The Bigfin catshark (Apristurus sp. B) is a species of shark belonging to the family Scyliorhinidae. It is a species recently discovered, without a unique species name or accepted description as of yet. It has been spotted in Australia. It has extremely large pectoral fins.


Family: Scyliorhinidae – Catsharks

Genus: Apristurus 

Species: sp. B


Phylum– Chordata

Class– Chondrichthyles


Common NameGround Sharks

Family– Scyliorhinidae

Common NameCatsharks


Speciessp. B


Average Size and Length: Mature males have been measured between 53-57 cm/1.7-1.9 feet. The maximum is at least 67 cm/2.2 feet.

Teeth and Jaw: The labial furrows are long. The uppers reach the upper symphysis and the lowers are shorter.

Head: The snout is fairly elongated, broad and flattened. The nostrils are large. The mouth extends to the opposite front ends of the eyes. The eyes are small.

Tail: The tail fin is elongated.

Demographic, Distribution, Habitat, Environment and Range: The Bigfin catshark can be found in Australia in warm, temperate and tropical east and west coasts. They can be found on the continental slopes from 2,395-3,281 feet.

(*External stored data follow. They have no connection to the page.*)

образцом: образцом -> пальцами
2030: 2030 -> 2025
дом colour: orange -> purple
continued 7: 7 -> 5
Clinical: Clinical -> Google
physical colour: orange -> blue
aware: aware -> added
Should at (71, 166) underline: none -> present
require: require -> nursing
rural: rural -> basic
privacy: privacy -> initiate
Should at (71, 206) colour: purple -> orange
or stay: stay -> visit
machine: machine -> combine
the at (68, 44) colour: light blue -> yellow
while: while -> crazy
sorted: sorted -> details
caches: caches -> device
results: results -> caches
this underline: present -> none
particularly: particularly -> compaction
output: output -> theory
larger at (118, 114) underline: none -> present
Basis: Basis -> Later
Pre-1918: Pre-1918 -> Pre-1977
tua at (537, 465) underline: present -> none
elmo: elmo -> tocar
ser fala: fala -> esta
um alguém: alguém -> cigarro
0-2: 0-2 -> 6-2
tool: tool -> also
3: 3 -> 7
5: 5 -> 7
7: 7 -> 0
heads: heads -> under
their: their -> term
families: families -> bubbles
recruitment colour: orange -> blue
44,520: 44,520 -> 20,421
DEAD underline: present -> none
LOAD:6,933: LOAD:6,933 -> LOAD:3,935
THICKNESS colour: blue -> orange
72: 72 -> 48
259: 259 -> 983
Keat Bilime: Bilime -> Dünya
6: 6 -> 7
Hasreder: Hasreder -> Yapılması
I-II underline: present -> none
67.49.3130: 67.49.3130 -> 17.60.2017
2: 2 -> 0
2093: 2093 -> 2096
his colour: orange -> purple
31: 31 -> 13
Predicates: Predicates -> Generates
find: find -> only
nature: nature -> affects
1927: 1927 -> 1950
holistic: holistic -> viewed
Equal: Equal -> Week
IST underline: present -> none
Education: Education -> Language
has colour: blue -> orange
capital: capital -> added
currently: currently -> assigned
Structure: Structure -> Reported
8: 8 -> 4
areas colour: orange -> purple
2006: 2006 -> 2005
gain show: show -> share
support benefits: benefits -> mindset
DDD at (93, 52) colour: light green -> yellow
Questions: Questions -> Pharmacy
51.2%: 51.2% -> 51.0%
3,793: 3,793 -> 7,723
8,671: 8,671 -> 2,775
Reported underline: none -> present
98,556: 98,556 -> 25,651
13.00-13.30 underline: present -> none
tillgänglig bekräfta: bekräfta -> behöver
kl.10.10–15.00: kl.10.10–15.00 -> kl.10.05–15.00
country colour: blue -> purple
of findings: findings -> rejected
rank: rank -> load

Aesthetic Identification: The Bigfin catshark is uniformly greyish to dark brownish in color with black gill membranes and naked areas on the fins. The body is compressed. The gill openings are much smaller than the eye diameter. The first dorsal fin originates behind the pelvic fin origins and the second dorsal fin is larger than the first. The large pectoral fins almost extend to the pelvic fins. The anal fin is very long, angular and low. It is separated from the tail fin by a small notch.

Biology and Reproduction: Unknown.

Behavioral Traits, Sensing and Intelligence: Unknown.

Bigfin Catshark Future and Conservation: Not evaluated. Most of its range is unfished, however deepwater demersal trawling could expand I the future.

Bigfin Catshark Recorded Attacks on Humans: Not a threat to humans.